EXERCISE BRIEF: Line tally for "input": state how many lines of the entries include it, with no other text.

DATASET CONTENT:
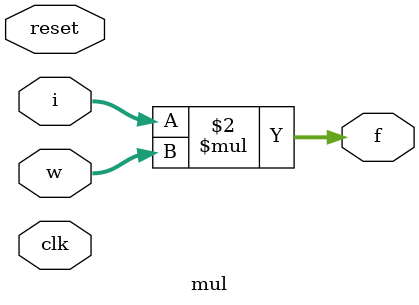
<source format=sv>
module mul
(
	clk,	//i
	reset,	//i
	i,	//i
	w,	//i
	f	//o
);

parameter IL = 8, FL = 12;

input clk, reset;
input signed [IL+FL-1:0] i, w;
output logic signed [(IL+FL)*2-1:0] f;

always_comb begin
	f = i * w;
end

endmodule

</source>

TASK RESULT: 2